Every record must be restated exactly. Drop the images.

Exercise inputs below:

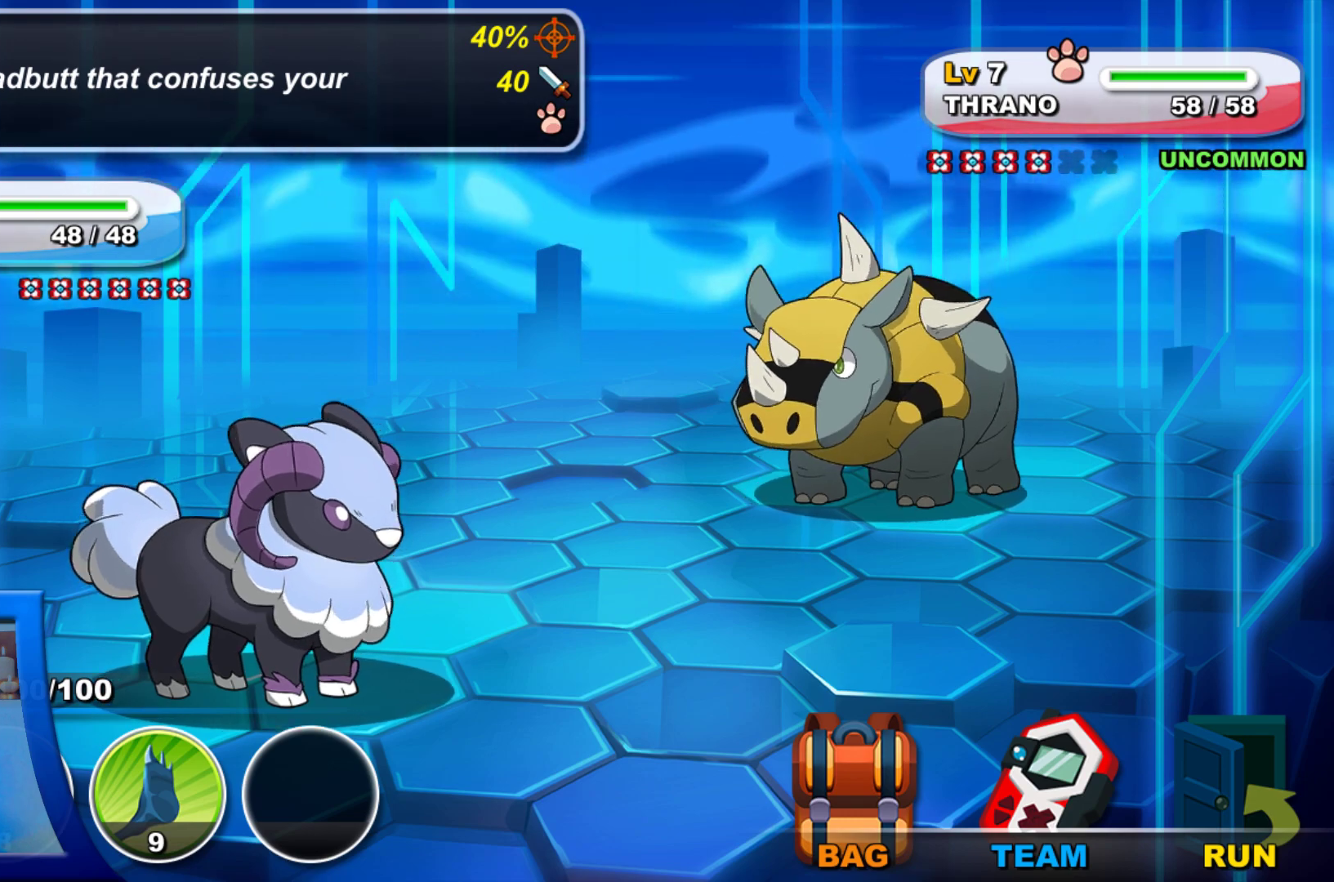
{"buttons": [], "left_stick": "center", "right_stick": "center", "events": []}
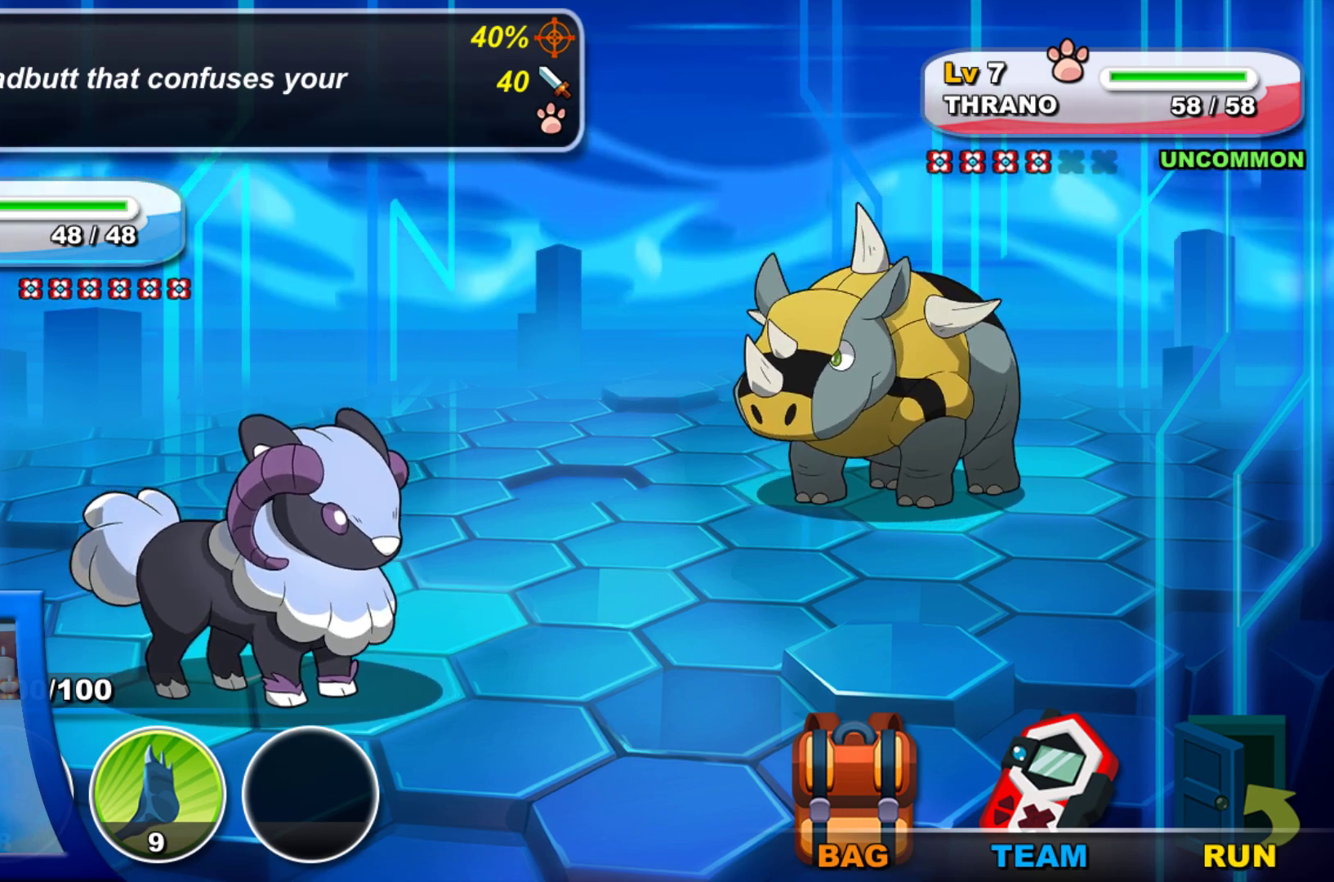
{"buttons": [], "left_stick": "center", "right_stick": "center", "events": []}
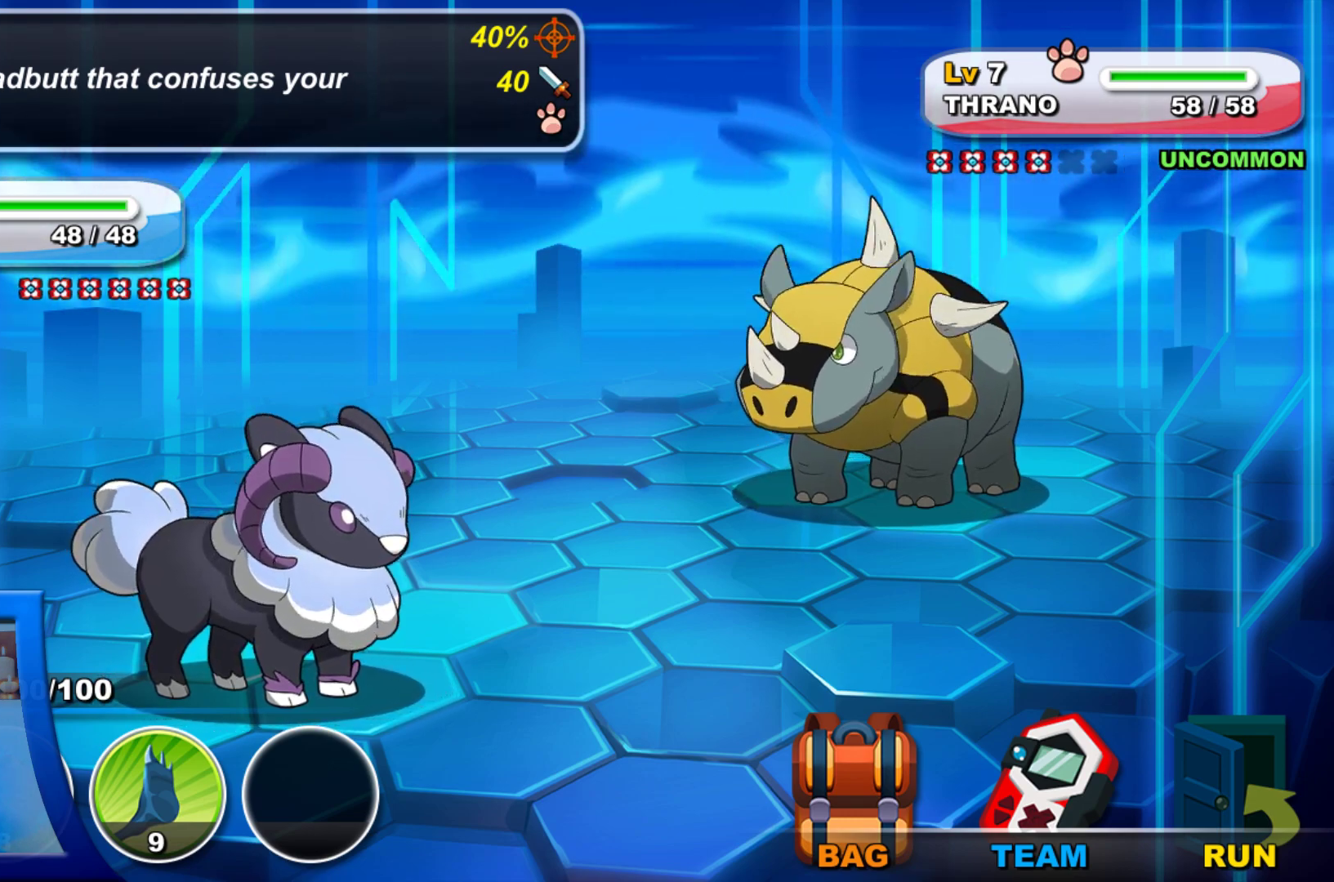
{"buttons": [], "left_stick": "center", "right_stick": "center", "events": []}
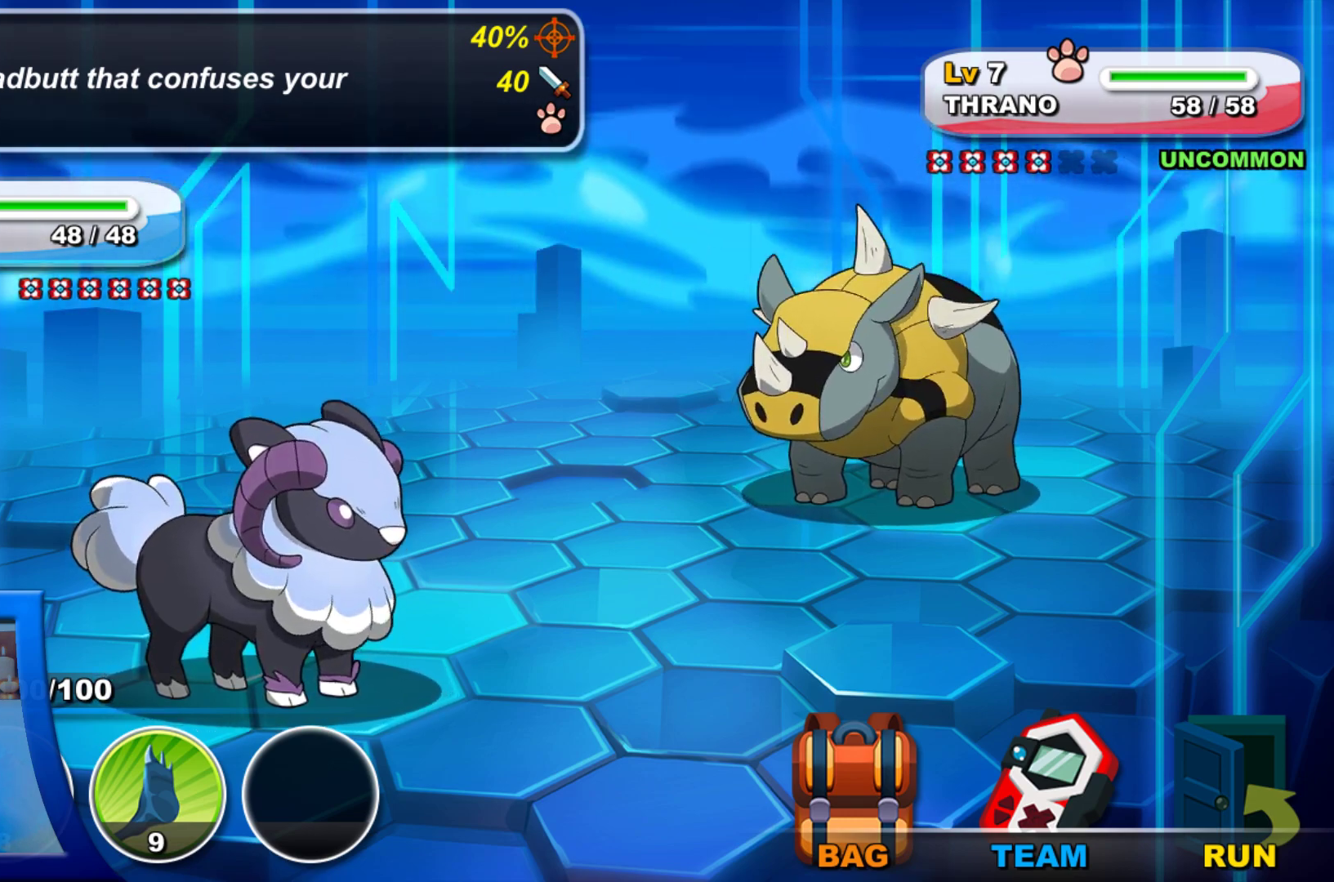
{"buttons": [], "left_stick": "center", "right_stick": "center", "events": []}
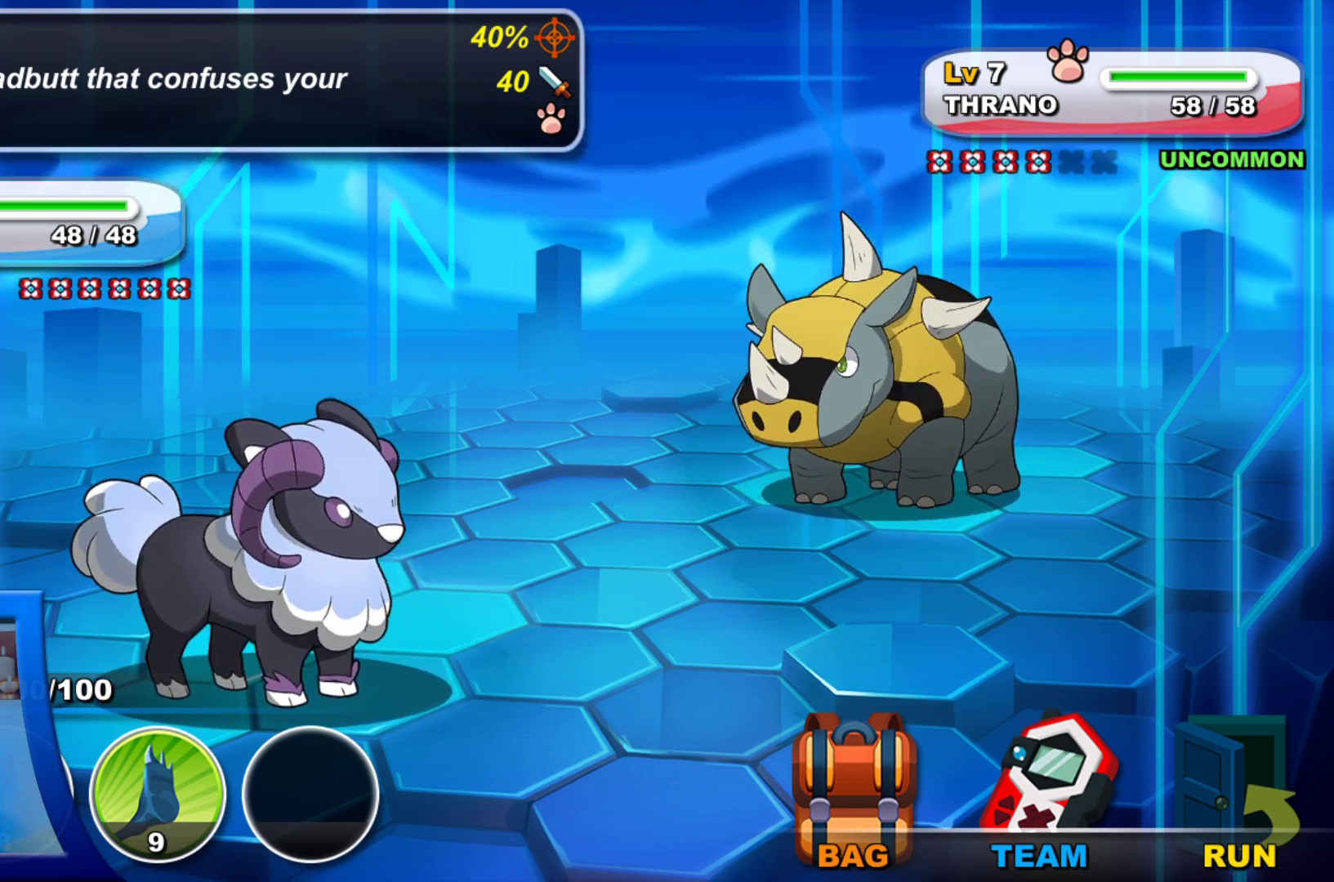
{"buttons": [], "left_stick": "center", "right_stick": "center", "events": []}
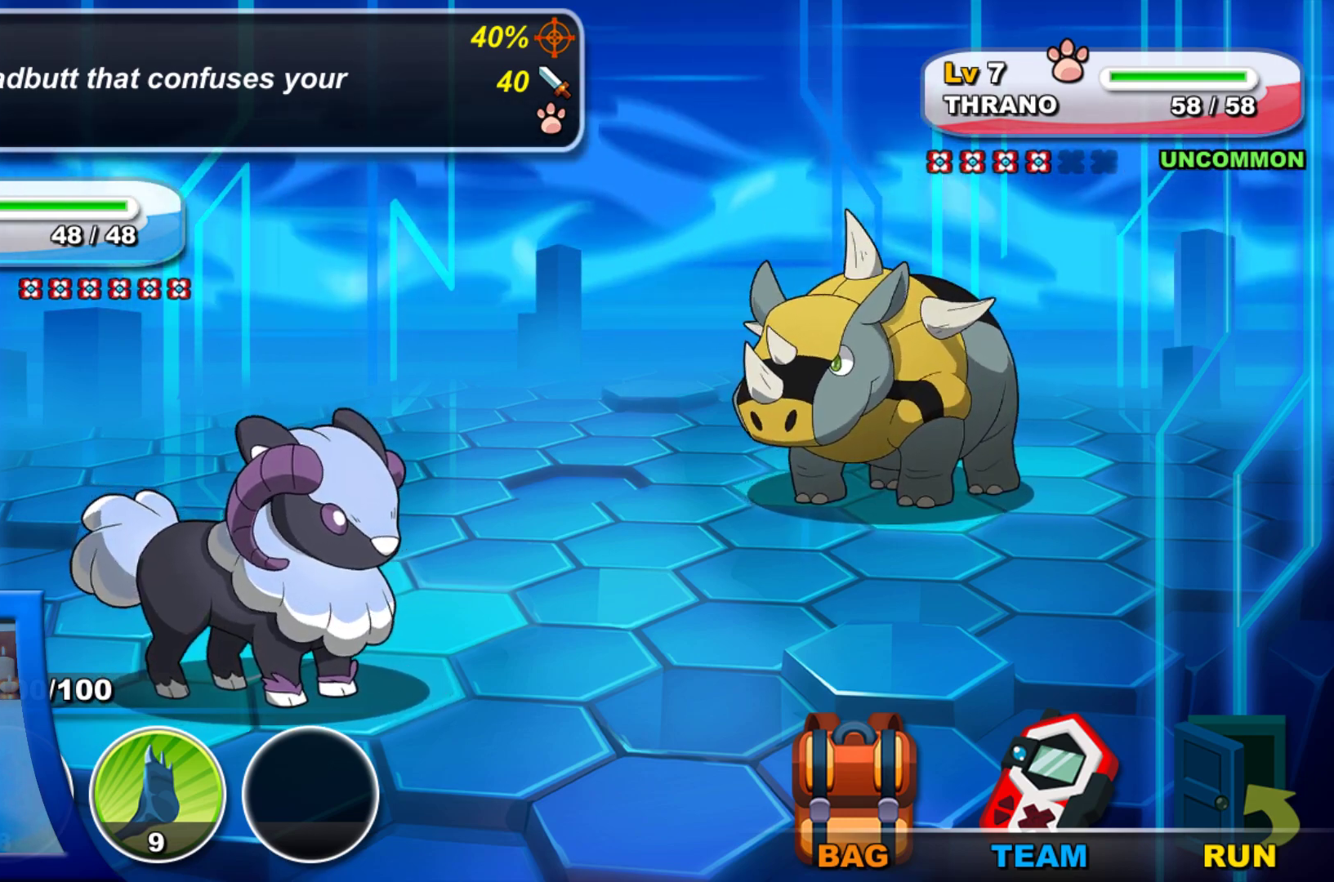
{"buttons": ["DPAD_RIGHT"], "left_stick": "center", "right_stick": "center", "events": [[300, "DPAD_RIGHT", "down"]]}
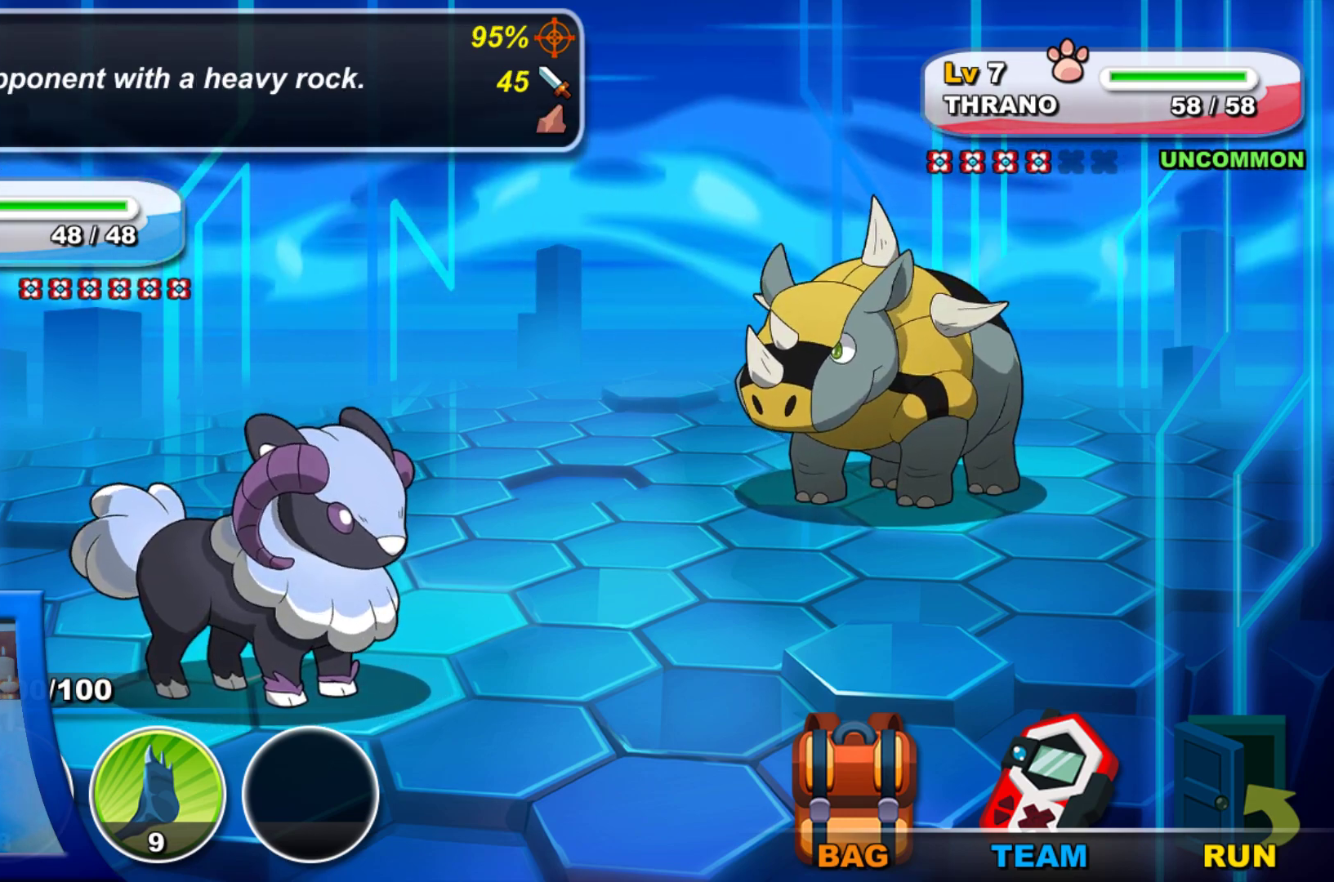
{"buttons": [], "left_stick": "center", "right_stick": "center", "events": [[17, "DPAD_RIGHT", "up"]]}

End of Exercise inputs.

● **Answer box**:
{"buttons": [], "left_stick": "center", "right_stick": "center", "events": []}
{"buttons": [], "left_stick": "center", "right_stick": "center", "events": []}
{"buttons": [], "left_stick": "center", "right_stick": "center", "events": []}
{"buttons": [], "left_stick": "center", "right_stick": "center", "events": []}
{"buttons": [], "left_stick": "center", "right_stick": "center", "events": []}
{"buttons": ["DPAD_RIGHT"], "left_stick": "center", "right_stick": "center", "events": [[300, "DPAD_RIGHT", "down"]]}
{"buttons": [], "left_stick": "center", "right_stick": "center", "events": [[17, "DPAD_RIGHT", "up"]]}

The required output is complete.